An insolvency expert has been appointed, with a creditors' meeting called for next month, while the Brecon Jazz festival company has ceased trading and is being wound up.

Mr Florence said he had spent much of his Christmas speaking to Powys Council and other authorities to "see how we can eliminate some of the costs."

"It's a great festival.
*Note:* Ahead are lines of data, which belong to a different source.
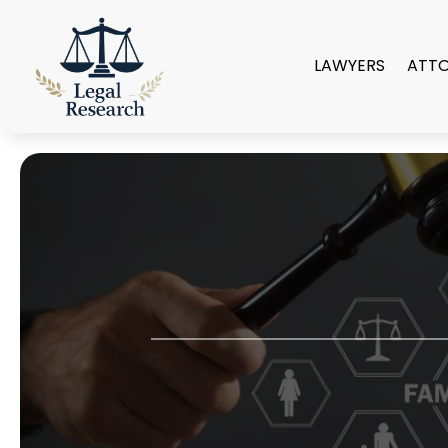
LAWYERS
ATT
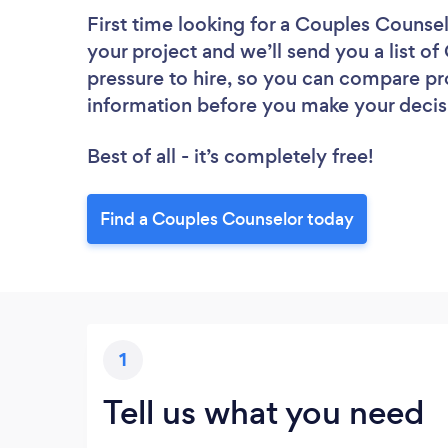
First time looking for a Couples Counse
your project and we’ll send you a list o
pressure to hire, so you can compare pr
information before you make your decis
Best of all - it’s completely free!
Find a Couples Counselor today
1
Tell us what you need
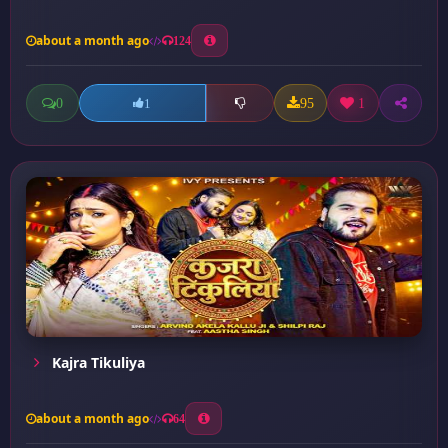
about a month ago
124
0
95
1
1
Kajra Tikuliya
about a month ago
64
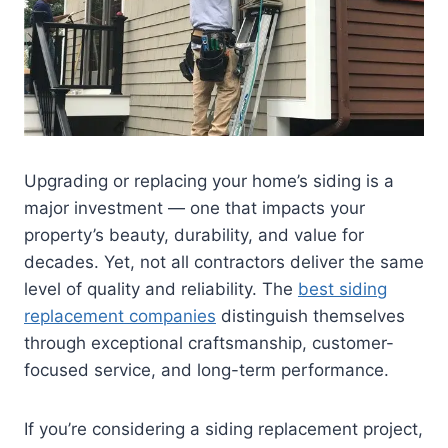
Upgrading or replacing your home’s siding is a
major investment — one that impacts your
property’s beauty, durability, and value for
decades. Yet, not all contractors deliver the same
level of quality and reliability. The
best siding
replacement companies
distinguish themselves
through exceptional craftsmanship, customer-
focused service, and long-term performance.
If you’re considering a siding replacement project,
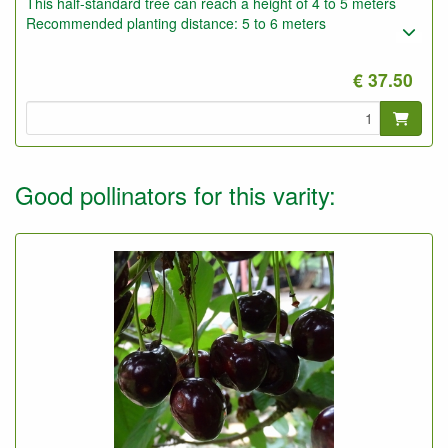
This half-standard tree can reach a height of 4 to 5 meters
Recommended planting distance: 5 to 6 meters
€ 37.50
Good pollinators for this varity:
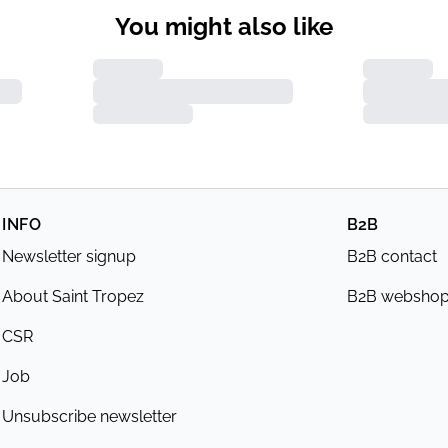
You might also like
INFO
B2B
Newsletter signup
B2B contact
About Saint Tropez
B2B websho
CSR
Job
Unsubscribe newsletter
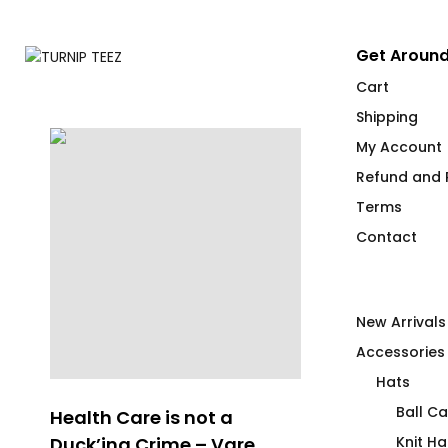
Get Around
Cart
Shipping
My Account
Refund and R
Terms
Contact
New Arrivals
Accessories
Hats
Ball C
Health Care is not a
Whispering 
Duck’ing Crime – Vare
Club
Knit Ha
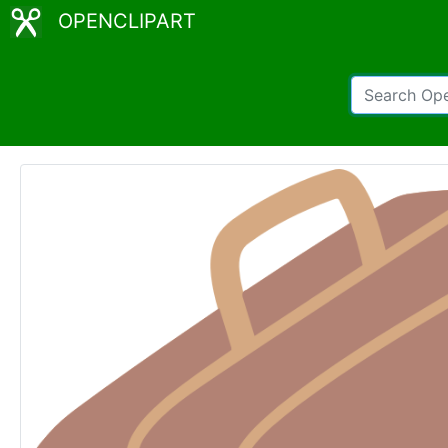
OPENCLIPART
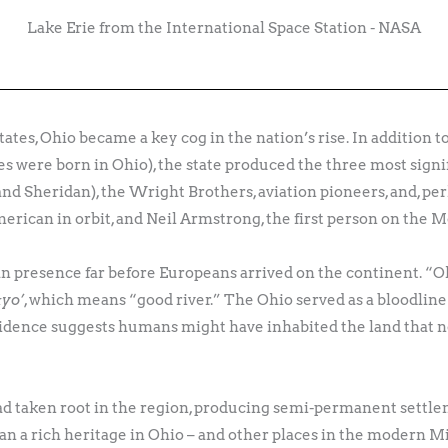
Lake Erie from the International Space Station - NASA
States, Ohio became a key cog in the nation’s rise. In addition
es were born in Ohio), the state produced the three most sign
and Sheridan), the Wright Brothers, aviation pioneers, and, pe
merican in orbit, and Neil Armstrong, the first person on the 
an presence far before Europeans arrived on the continent. “O
ːyo’
, which means “good river.” The Ohio served as a bloodline
vidence suggests humans might have inhabited the land that no
d taken root in the region, producing semi-permanent settleme
n a rich heritage in Ohio – and other places in the modern Mi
We would like to be able to pick it up and run with it," he added.

Visitors at the Hay Festival
The Hay Festival attracts a range of writers and personalities

Hay already organises six festivals around the world and he would love to be able to add another to its stable.

But Mr Florence also acknowledged that staging a jazz festival, and transporting bands, also involved large costs.

He said: "Every festival in Britain last year had a really hard time because of the weather, because of the downturn in the economy."

But he said he believed Brecon Jazz could bounce back with the help of the "phenomenal support" that people in Wales give to the country's many festivals.

"There is no reason why Brecon could not recover some of the summer fun it has always had," Mr Florence said.

'Gobsmackingly beautiful

He said part of the attraction of Brecon Jazz was the way the town had received it and the great setting it had.

"If you don't live in the Brecon Beacons, coming to the Beacons is gobsmackingly beautiful."

Brian Hennessy, a trustee of the Welsh Jazz Society, said the organisation is also looking at whether it can come forward with a plan to save Brecon Jazz.

He said most most successful jazz festivals are held in large towns or cities where there are better communications and larger venues for acts to play.

Mr Hennessy said the society was initially involved in helping set up Brecon Jazz.

But he said they would like to see a return to more mainstream jazz performers away from trend of including "pop" acts like Cerys Matthews.

"We should be able to save this festival, because its respected worldwide and had always attracted some great artists," Mr Hennessy said.